I got a late start in the afternoon when I headed south of Sonora Pass The trail quickly ascends to get up on the crest of the mountains and stays there for the next 10 miles. There were excellent views of the country around the highway and the Emigrant Wilderness once I got to the top. Perfect for viewing the peaks at sunset but I found myself hiking in the dark for a few hours to reach land good enough to camp in. High winds and a summer cold snap made me put my jacket on early but the beauty of the surrounding landscape kept me in good spirits.

Sunset on the Mountains Near Sonora Pass

I had good fortune that I was able to get through most of the high points before nightfall. There was still snow clinging to the north face of the ridge in a number of spots. Most of the snow had already been tread on heavily, leaving pockets for me to step in. Still, it is always good to take your time when crossing snow, especially without crampons.

After traversing the ridge, the trail drops down into the Hoover Wilderness, passing by a few alpine creeks and high elevation forests. Deer stared in bewilderment at my flashlight as I passed through the trees. I ended up choosing a sandy and granite filled area to camp in. I ate a quick meal and strapped my hammock to some white pines and quickly fell to sleep.

It was a chilly morning. I slept in a couple of hours after sunrise and then hit the trail again. I was about 10 miles from the northern entrance to Yosemite's Wilderness. The terrain was even heavily forested and marshy. Mosquitoes weren't as bad as I thought they would be but they came often enough I kept my repellent in my pack's front side pocket. I passed by the 1000 mile marker that hikers had laid out of stone. For northbound hikers, this is an achievement. For me, it reminded me I still had a long way to go to Mexico.

The Gateway to Yosemite Wilderness

By the afternoon, I had reached Dorothy Pass and the boundary to the national park. A hour or so into the park, I spotted my first bear of the PCT this season. He was about 30 yards from the trail, poking around in the underbrush for food. I quickly passed by and looked back to see a pair of ears popping out of a bush. The trail continues along Falls Creek for several miles. I camped in an outcropping of boulders beside a meadow the creek meanders through.
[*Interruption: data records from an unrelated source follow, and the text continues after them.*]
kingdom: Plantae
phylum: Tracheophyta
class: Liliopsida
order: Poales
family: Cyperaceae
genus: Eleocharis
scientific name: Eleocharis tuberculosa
The morning greeted me with frosty dew. Thankfully, it was not cold enough to freeze any of my water supply. I kept my long underwear and jacket on until the morning sun was causing me to sweat. After a quick dip in the creek, I felt ready to tackle the next 15 miles I had planned to cover in the day.

Falls Creek

I saw a pattern start to emerge in the wilderness. Pass over a solid granite ridge for about 2000 ft and then descend into a glacial valley with a pristine creek running through the middle of it. The next few days would be spent covering this terrain until I reached Tuolumne Meadows. It was tough going. The constant elevation change meant I was only covering 15 miles in a day instead of my usual 18-20 miles. I saw another large bear heading down to an alpine lake on my third day. It seems like this wet winter has sparked all wildlife into action.

Camping Along a Granite Ridge

I covered a good amount of miles on my fourth day, zipping past Benson Lake and Benson Pass. I saw signs for countless trails to alpine lakes and mountain passes. I got as close as 14 miles to Hetch Hetchy. I could spend weeks just exploring the backcountry in Yosemite.

Yet Another Stunning Canyon Carved From Granite

I had to cover 18 miles on the final day to make it Tuolumne. I was on my final packet of instant mashed potatoes and out of butane to boil water with. It was mostly flat or downhill so I was confident I would be able to make it well before sundow. As I reached Glen Aulin waterfalls, it started to resemble the Yosemite I knew. I passed by more day hikers in 30 minutes than I saw people during my whole time in the wilderness.